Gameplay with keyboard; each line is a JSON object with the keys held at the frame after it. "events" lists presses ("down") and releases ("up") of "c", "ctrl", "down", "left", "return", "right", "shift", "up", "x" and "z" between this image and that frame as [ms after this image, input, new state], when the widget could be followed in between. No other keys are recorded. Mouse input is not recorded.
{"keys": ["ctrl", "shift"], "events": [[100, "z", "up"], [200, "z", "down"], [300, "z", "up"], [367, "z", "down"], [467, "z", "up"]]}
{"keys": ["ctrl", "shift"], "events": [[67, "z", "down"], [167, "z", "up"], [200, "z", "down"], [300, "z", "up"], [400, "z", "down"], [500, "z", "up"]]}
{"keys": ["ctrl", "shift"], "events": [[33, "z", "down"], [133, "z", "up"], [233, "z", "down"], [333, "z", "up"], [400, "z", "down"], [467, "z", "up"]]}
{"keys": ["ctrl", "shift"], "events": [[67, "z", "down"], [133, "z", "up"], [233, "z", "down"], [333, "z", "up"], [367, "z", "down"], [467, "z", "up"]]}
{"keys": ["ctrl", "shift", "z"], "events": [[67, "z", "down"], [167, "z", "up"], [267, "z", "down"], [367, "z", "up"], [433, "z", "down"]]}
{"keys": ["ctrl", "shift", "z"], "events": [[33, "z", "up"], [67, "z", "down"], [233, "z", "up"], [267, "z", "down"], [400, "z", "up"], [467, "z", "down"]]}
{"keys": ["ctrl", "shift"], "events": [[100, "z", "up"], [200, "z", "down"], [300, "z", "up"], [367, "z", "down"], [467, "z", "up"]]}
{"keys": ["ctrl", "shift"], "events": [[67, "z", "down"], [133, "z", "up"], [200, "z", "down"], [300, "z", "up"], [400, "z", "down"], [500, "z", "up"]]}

= = = =

= Your objective =
Write out the entire listing exactly.

= Answer box =
Gameplay with keyboard; each line is a JSON object with the keys held at the frame after it. "events" lists presses ("down") and releases ("up") of "c", "ctrl", "down", "left", "return", "right", "shift", "up", "x" and "z" between this image and that frame as [ms after this image, input, new state], when the widget could be followed in between. No other keys are recorded. Mouse input is not recorded.
{"keys": ["ctrl", "shift"], "events": [[100, "z", "up"], [200, "z", "down"], [300, "z", "up"], [367, "z", "down"], [467, "z", "up"]]}
{"keys": ["ctrl", "shift"], "events": [[67, "z", "down"], [167, "z", "up"], [200, "z", "down"], [300, "z", "up"], [400, "z", "down"], [500, "z", "up"]]}
{"keys": ["ctrl", "shift"], "events": [[33, "z", "down"], [133, "z", "up"], [233, "z", "down"], [333, "z", "up"], [400, "z", "down"], [467, "z", "up"]]}
{"keys": ["ctrl", "shift"], "events": [[67, "z", "down"], [133, "z", "up"], [233, "z", "down"], [333, "z", "up"], [367, "z", "down"], [467, "z", "up"]]}
{"keys": ["ctrl", "shift", "z"], "events": [[67, "z", "down"], [167, "z", "up"], [267, "z", "down"], [367, "z", "up"], [433, "z", "down"]]}
{"keys": ["ctrl", "shift", "z"], "events": [[33, "z", "up"], [67, "z", "down"], [233, "z", "up"], [267, "z", "down"], [400, "z", "up"], [467, "z", "down"]]}
{"keys": ["ctrl", "shift"], "events": [[100, "z", "up"], [200, "z", "down"], [300, "z", "up"], [367, "z", "down"], [467, "z", "up"]]}
{"keys": ["ctrl", "shift"], "events": [[67, "z", "down"], [133, "z", "up"], [200, "z", "down"], [300, "z", "up"], [400, "z", "down"], [500, "z", "up"]]}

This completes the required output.